The Smiths – “Cemetery Gates”
This indie classic manages a tip of the hat to William Butler Yeats, John Keats, and Oscar Wilde. While all three figures were more known for their plays, they have managed to leave an indelible impression on modern literature. Oscar Wilde’s only novel, The Picture of Dorian Gray, is a well-known classic that is constantly referenced. “A dreaded sunny day so I meet you at the cemetery gates / Keats and Yeats are on your side / while Wilde is on mine.”
Yo La Tengo – “Periodically Double or Triple”
As mentioned in an earlier post, this song makes reference to the intimidating works of Marcel Proust in a quick, sassy opening line, “Never read Proust / seems a little too long.”
The Cure – “Killing an Arab”
This one is kind of a plot spoiler to Albert Camus’, The Stranger, but what can you do?
Kate Bush – “Wuthering Heights”
This one’s kind of obvious. I don’t think much explanation is needed here, especially considering the level of popularity this song had when it was first released.
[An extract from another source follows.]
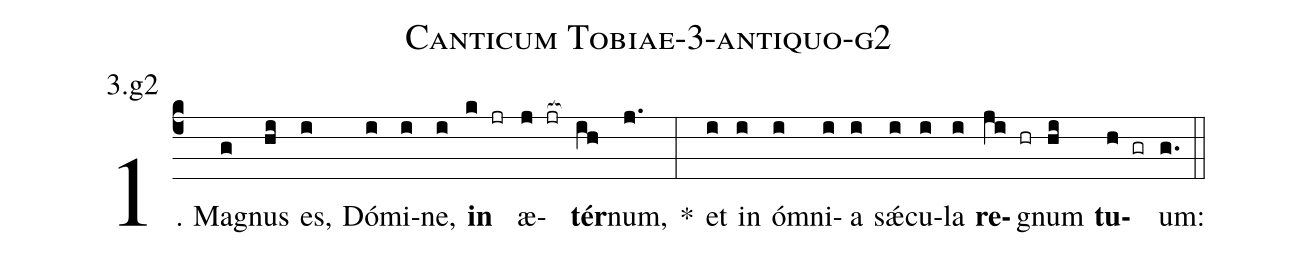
name: Canticum Tobiae-3-antiquo-g2;
annotation: 3.g2;
%%
(c4)1. Ma(g)gnus(hi) es,(i) Dó(i)mi(i)ne,(i) <b>in</b>(k jr) æ(j jr[ocb:1{])<b>tér</b>(ih[ocb:0}])num,(j.) *(:) et(i) in(i) óm(i)ni(i)a(i) sǽ(i)cu(i)la(i) <b>re</b>(ji hr)gnum(hi) <b>tu</b>(h gr)um:(g.) (::)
Ween – “Don’t Laugh, I Love You“
Ween is one of my favorite bands. They effortlessly jump genres and generally do whatever they want, which alienates some people but greatly appeals to others. On their first LP, God Ween Satan, the following lyric can be found, “Ernest Hemingway would always be there for me / but now Ernest Hemingway is dead.”
Bob Dylan – “Lo and Behold!”
I think I own every Dylan album ever released. Though his lyrics are sometimes cryptic, there are some references that are a little more obvious than others. However, you can be assured that if you’re listening to Dylan, you’ll be hearing a lot of references. This song is from The Basement Tapes. “What’s the matter, Molly, dear, what’s the matter with your mound? / what’s it to ya, Moby Dick? This is chicken town!”